In some way he felt his actions that night were good, even sanctioned, because he was preserving the innocent. It wasn’t his choice to be out there taking lives; he was forced into it by others who were out to destroy his family. He was expected—required—to do this. And while the deaths tonight would remain in his memory forever, their heaviness would be nothing compared to the oppressive weight that the death of his wife, daughter, and unborn child would have caused.

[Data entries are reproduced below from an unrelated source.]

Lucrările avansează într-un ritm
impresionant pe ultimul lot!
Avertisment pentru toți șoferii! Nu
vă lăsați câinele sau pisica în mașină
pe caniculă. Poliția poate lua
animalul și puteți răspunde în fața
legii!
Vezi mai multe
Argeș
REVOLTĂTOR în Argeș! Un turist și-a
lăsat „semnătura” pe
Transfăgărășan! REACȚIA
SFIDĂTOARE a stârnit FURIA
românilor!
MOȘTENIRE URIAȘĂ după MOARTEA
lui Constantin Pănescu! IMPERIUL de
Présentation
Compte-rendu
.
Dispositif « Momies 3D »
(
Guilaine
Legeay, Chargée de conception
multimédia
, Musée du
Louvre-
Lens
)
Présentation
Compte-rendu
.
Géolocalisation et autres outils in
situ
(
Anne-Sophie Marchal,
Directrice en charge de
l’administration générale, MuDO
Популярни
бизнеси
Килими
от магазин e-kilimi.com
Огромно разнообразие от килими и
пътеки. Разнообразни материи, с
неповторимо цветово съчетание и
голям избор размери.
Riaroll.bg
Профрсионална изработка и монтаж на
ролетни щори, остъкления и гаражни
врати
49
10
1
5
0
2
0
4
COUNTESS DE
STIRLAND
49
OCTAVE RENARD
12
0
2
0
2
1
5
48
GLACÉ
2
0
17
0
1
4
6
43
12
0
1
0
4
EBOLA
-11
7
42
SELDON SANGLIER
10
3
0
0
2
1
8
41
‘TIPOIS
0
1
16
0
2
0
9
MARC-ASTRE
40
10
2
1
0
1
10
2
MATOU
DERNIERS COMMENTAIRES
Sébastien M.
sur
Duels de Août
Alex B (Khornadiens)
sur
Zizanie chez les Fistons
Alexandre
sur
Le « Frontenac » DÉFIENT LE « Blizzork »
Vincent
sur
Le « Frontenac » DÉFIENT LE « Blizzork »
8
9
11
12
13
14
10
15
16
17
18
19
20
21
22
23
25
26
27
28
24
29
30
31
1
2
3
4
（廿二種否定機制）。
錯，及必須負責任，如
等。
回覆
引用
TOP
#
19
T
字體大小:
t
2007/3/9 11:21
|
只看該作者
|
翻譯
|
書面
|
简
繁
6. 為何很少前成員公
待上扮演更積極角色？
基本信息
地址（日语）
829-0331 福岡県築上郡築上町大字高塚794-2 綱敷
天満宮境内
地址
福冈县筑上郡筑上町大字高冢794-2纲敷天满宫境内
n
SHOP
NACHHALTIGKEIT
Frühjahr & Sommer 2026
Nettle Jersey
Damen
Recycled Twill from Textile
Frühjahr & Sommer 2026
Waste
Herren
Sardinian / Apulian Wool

He didn’t choose his steps, but let his boots go in whatever direction they led him, in a northeasterly direction, past the fort to the south, and towards some end.
---
Hogal couldn’t sleep because of the cold steel next to his hip, he decided about three hours after he had lay down on the small sofa made up into a bed for him by Mahrree. Exactly how did Perrin walk around all day with something this cold, sharp, and threatening against his hip?
Hogal shifted the long knife frequently, trying to find a more comfortable position.
For a time he tried lying on his back with the long knife in his fist resting on his chest, but he couldn’t decide which way the tip should be pointing.
Up towards his face seemed most ominous, especially if he should fall asleep, awake with a sneeze, and forget what was clenched his hands.
Pointing it downwards also seemed quite dangerous, for reasons his mind chose not to entertain for long.
Facing it towards the sofa felt rude—what if he accidentally cut the cloth?
And lying with the tip towards the door, and ready for anyone who may somehow barge through it, was simply too violent for the rector to consider.